Steve Christey Coley is a Principal Information Security Engineer in the Cyber Security Division at The MITRE Corporation, supporting FDA CDRH on medical device cyber security. Steve was co-creator and Editor of the CVE list and chair of the CVE Editorial Board from 1999 to 2015. He is the technical lead for CWE, the Common Weakness Scoring System (CWSS), and the CWE/SANS Top 25 Software Most Dangerous Software Errors. He was a co-author of the influential “Responsible Vulnerability Disclosure Process” IETF draft with Chris Wysopal in 2002. He was an active contributor to other community-oriented efforts such as CVSS, CVRF, and NIST’s Static Analysis Tool Exposition (SATE). His interests include adapting traditional IT security
methodologies to new areas, software assurance, improving vulnerability information exchange, and making the cybersecurity profession more inclusive for anybody who seeks a place in it. He holds a B.S. in Computer Science from Hobart College.

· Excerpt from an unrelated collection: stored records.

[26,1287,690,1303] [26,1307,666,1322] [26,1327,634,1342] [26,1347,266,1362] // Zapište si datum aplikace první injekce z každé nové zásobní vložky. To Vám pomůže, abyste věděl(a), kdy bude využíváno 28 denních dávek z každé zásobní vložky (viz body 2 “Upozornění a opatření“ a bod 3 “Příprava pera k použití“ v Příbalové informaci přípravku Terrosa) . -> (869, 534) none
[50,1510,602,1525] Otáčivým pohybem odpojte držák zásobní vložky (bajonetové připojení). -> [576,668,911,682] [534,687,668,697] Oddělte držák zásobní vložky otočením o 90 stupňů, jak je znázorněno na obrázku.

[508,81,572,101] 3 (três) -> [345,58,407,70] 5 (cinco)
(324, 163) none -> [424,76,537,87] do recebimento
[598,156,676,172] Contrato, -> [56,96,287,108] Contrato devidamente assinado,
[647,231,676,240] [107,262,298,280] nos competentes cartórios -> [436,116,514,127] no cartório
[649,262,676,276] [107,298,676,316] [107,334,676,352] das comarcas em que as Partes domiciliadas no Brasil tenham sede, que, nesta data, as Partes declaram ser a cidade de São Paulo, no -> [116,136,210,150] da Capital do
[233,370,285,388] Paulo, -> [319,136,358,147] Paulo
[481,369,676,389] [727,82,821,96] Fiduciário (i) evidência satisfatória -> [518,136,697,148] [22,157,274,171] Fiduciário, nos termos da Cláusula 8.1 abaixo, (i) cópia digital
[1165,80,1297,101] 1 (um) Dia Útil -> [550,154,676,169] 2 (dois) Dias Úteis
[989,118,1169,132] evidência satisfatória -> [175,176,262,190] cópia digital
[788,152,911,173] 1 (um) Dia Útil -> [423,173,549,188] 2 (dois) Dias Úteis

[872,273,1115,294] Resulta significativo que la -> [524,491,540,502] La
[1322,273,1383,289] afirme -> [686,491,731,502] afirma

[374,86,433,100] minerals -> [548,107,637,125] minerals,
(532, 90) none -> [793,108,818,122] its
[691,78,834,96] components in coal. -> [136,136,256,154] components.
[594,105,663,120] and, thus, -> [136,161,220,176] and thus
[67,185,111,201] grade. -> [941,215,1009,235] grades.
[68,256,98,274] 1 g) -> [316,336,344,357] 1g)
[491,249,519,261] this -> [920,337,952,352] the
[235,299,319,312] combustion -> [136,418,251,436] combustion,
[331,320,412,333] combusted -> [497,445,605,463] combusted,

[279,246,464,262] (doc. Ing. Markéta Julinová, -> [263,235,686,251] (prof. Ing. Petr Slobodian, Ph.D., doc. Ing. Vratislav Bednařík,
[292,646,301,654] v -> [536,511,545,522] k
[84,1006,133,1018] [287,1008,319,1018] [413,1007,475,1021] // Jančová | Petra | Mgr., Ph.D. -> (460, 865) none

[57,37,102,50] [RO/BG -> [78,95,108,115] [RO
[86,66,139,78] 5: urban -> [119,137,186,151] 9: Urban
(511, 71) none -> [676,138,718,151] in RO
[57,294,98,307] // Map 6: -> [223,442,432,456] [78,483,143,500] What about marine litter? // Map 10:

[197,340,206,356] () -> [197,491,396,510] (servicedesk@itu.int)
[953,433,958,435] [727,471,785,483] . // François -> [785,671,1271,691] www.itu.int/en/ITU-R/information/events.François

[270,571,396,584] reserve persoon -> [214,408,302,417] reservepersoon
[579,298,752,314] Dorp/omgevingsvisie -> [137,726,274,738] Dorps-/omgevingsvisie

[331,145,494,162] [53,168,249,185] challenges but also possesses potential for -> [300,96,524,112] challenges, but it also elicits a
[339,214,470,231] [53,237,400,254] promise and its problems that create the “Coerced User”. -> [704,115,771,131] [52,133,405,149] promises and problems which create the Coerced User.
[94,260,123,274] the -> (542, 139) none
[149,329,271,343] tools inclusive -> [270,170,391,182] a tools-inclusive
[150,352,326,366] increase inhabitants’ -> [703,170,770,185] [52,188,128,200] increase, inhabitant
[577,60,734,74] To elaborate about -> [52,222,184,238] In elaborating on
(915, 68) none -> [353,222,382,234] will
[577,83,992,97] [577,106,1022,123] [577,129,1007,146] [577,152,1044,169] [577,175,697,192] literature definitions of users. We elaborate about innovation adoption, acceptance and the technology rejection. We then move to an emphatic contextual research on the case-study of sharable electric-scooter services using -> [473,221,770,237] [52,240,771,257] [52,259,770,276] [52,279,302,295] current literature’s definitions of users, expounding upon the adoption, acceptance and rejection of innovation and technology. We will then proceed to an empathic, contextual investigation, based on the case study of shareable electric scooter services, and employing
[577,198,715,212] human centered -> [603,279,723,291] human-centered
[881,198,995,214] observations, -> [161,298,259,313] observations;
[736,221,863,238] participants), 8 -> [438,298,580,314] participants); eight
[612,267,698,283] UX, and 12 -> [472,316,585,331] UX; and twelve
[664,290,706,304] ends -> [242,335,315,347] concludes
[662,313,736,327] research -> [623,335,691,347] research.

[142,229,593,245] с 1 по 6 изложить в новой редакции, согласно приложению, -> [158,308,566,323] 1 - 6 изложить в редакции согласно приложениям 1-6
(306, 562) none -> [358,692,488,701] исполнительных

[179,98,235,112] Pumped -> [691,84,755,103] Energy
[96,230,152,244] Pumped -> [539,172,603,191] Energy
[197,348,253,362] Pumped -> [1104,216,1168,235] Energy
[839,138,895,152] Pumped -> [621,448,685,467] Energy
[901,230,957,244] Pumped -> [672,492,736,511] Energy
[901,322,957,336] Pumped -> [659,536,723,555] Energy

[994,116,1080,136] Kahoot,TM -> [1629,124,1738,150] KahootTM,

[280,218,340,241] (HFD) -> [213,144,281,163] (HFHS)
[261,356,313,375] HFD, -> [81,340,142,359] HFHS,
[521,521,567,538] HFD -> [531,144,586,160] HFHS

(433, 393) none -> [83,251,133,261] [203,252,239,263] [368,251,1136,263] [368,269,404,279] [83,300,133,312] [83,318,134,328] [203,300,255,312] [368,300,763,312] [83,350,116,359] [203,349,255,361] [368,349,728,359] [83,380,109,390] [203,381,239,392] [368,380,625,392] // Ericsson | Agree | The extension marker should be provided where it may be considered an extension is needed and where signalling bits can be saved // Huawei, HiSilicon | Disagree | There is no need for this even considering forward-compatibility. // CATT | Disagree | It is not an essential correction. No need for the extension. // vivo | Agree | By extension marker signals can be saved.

Toward Consistent, Usable Security Risk Assessment of Medical Devices
“CVSS? For *my* medical device?” It’s more likely than you think.
With so many different stakeholders in the medical device ecosystem – including manufacturers, hospitals, researchers, third-party coordinators, and patients – it’s no wonder that risk assessment is looking kind of discombobulated right now. When a new medical device vulnerability comes out, rarely is there any agreement about how bad it is. It can be very difficult for health care providers to use existing information to make appropriate, defensible risk decisions
If only there were a common vulnerability scoring system to stop the madness! Enter CVSS. But how can this IT-oriented system be used for evaluating medical device vulnerabilities, and should it? Fortunately, FDA’s CDRH has tasked MITRE to work with the medical device community to find out, so I’ll tell you all about it.